▶ Selected passage:
-----

Why do I say this? Because the protection of nature is a cultural project, not just a biological one.Whether we protect deep wilderness or an inner city community garden, from a human cultural point of view we are protecting a human symbol of nature. These symbols are crucial in reminding us of the nature that is all around of us, crucial in reconnecting us to the natural world, crucial in helping us raise children to care for the world that sustains us all.
And let's not forget: these cultural landscapes, from wilderness through working landscapes to the inner city, are equally crucial to sustaining the national political consensus that protecting land and environment is among our most vital commitments as a nation.
So what I want to offer you as we prepare to depart is that land trusts are in the business not just of conserving lands, not just of protecting ecosystems and ecological services, not just of preserving biodiversity...but of conserving the human values those lands embody.

-----

▶ Supplied records:
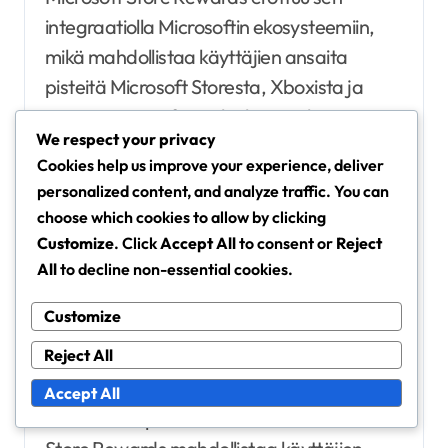
integraatiolla Microsoftin ekosysteemiin,
mikä mahdollistaa käyttäjien ansaita
pisteitä Microsoft Storesta, Xboxista ja
muista Microsoftin palveluista tehtyjen
We respect your privacy
ostosten perusteella. Sen sijaan monet
Cookies help us improve your experience, deliver
kilpailijaprojektit keskittyvät tiettyihin
personalized content, and analyze traffic. You can
vähittäiskaupan sektoreihin tai palveluihin,
choose which cookies to allow by clicking
rajoittaen niiden monipuolisuutta.
Customize
. Click
Accept All
to consent or
Reject
Esimerkiksi, vaikka Amazon tarjoaa
All
to decline non-essential cookies.
palkintoja pääasiassa ostoksista, Microsoft
Customize
palkitsee käyttäjiä myös ohjelmistonsa ja
palveluidensa käytöstä.
Reject All
Accept All
Ansaitsemispotentiaalin osalta Microsoft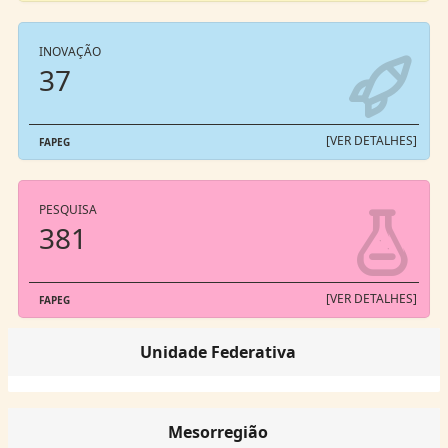
INOVAÇÃO
37
[VER DETALHES]
FAPEG
PESQUISA
381
[VER DETALHES]
FAPEG
Unidade Federativa
Mesorregião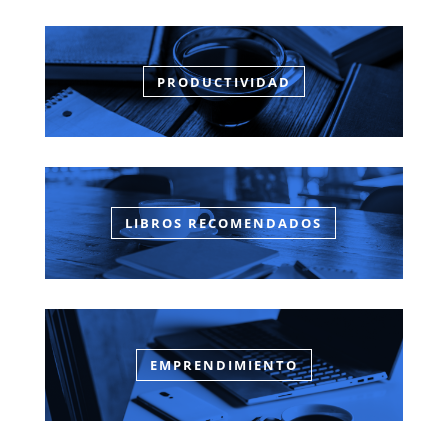
PRODUCTIVIDAD
LIBROS RECOMENDADOS
EMPRENDIMIENTO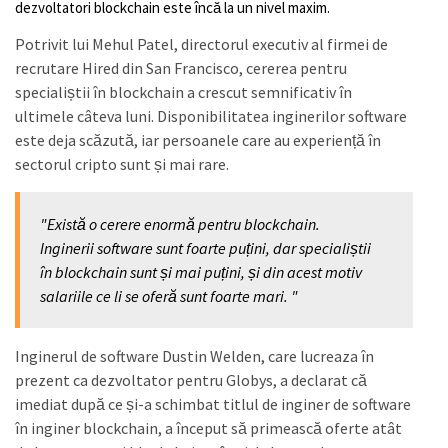
dezvoltatori blockchain este încă la un nivel maxim.
Potrivit lui Mehul Patel, directorul executiv al firmei de
recrutare Hired din San Francisco, cererea pentru
specialiștii în blockchain a crescut semnificativ în
ultimele câteva luni. Disponibilitatea inginerilor software
este deja scăzută, iar persoanele care au experiență în
sectorul cripto sunt și mai rare.
"Există o cerere enormă pentru blockchain.
Inginerii software sunt foarte puțini, dar specialiștii
în blockchain sunt și mai puțini, și din acest motiv
salariile ce li se oferă sunt foarte mari. "
Inginerul de software Dustin Welden, care lucreaza în
prezent ca dezvoltator pentru Globys, a declarat că
imediat după ce și-a schimbat titlul de inginer de software
în inginer blockchain, a început să primească oferte atât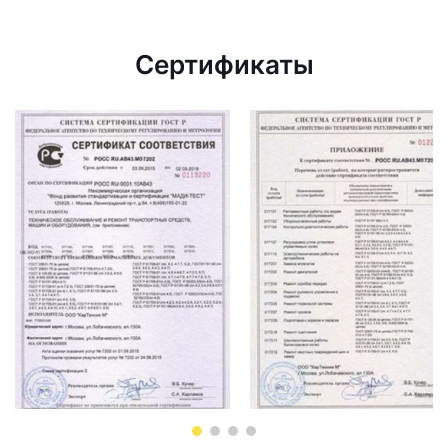
Сертификаты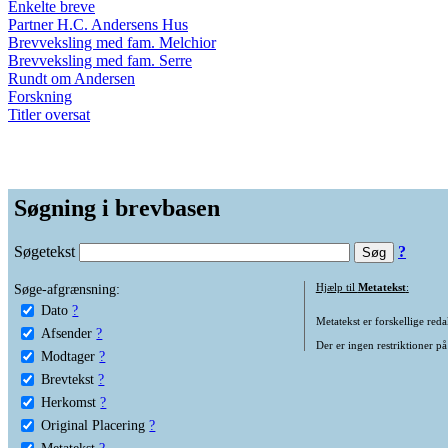
Enkelte breve
Partner H.C. Andersens Hus
Brevveksling med fam. Melchior
Brevveksling med fam. Serre
Rundt om Andersen
Forskning
Titler oversat
Søgning i brevbasen
Søgetekst
?
Søge-afgrænsning:
Hjælp til
Metatekst
:
Dato
?
Metatekst er forskellige reda
Afsender
?
Der er ingen restriktioner på
Modtager
?
Brevtekst
?
Herkomst
?
Original Placering
?
Metatekst
?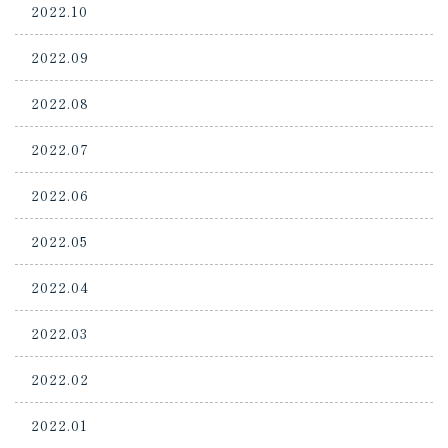
2022.10
2022.09
2022.08
2022.07
2022.06
2022.05
2022.04
2022.03
2022.02
2022.01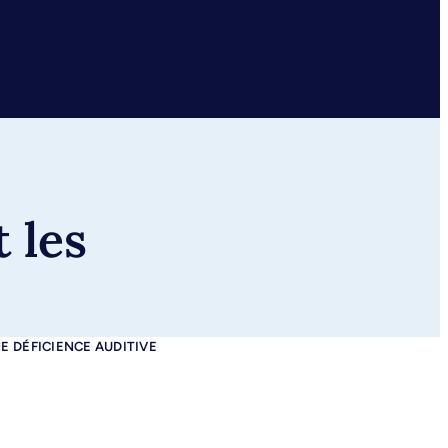
t les
E DÉFICIENCE AUDITIVE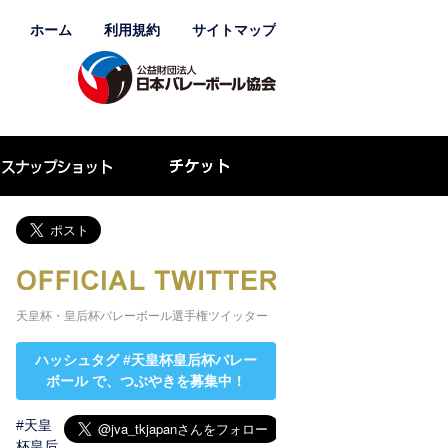
ホーム
利用規約
サイトマップ
天皇杯・皇后杯バレーボール選手権ツイッター
ハッシュタグ
#天皇杯皇后杯バレー
ボール
で、つぶやきを募集中！
#天皇
杯皇后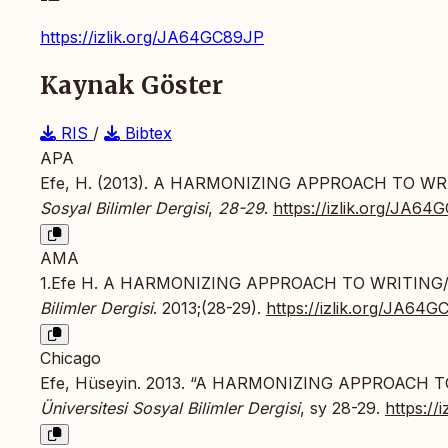
https://izlik.org/JA64GC89JP
Kaynak Göster
RIS
/
Bibtex
APA
Efe, H. (2013). A HARMONIZING APPROACH TO 
Sosyal Bilimler Dergisi
,
28-29
.
https://izlik.org/JA6
AMA
1.Efe H. A HARMONIZING APPROACH TO WRITIN
Bilimler Dergisi
. 2013;(28-29).
https://izlik.org/JA64
Chicago
Efe, Hüseyin. 2013. “A HARMONIZING APPROACH
Üniversitesi Sosyal Bilimler Dergisi
, sy 28-29.
https:/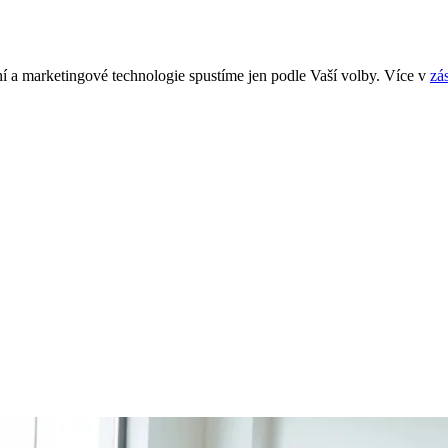
í a marketingové technologie spustíme jen podle Vaší volby. Více v
zá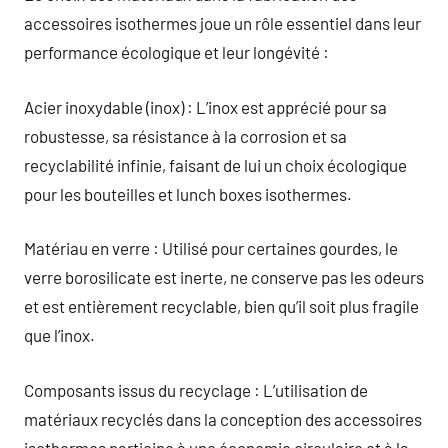
accessoires isothermes joue un rôle essentiel dans leur
performance écologique et leur longévité :
Acier inoxydable (inox) : L’inox est apprécié pour sa
robustesse, sa résistance à la corrosion et sa
recyclabilité infinie, faisant de lui un choix écologique
pour les bouteilles et lunch boxes isothermes.
Matériau en verre : Utilisé pour certaines gourdes, le
verre borosilicate est inerte, ne conserve pas les odeurs
et est entièrement recyclable, bien qu’il soit plus fragile
que l’inox.
Composants issus du recyclage : L’utilisation de
matériaux recyclés dans la conception des accessoires
isothermes participe à une économie circulaire et à la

-----

▶ What to work on:
1. In the passage on land conservation, what kind of project is the protection of nature said to be, besides a biological one?
2. Proceed with the passage on land conservation, picking up after its final sentence.
The records have no connection to the passage on land conservation.

▶ Answers to each task:
1. A cultural project.

2.
These values are the reason why our society has created technical tools like conservation easements and special tax treatments for agricultural and undeveloped lands: we have declared a public commitment to the public good that is served by such tools.

Cronan quotes John Winthrop's Puritan idea of America as the "Citty upon a Hill" to argue what a community united in God and common purpose can achieve. And Cronan stresses that it is only by being united that we can achieve our common goal.
"Why is it important for all of us involved in land conservation to remember that the work we do is about affirming core American values?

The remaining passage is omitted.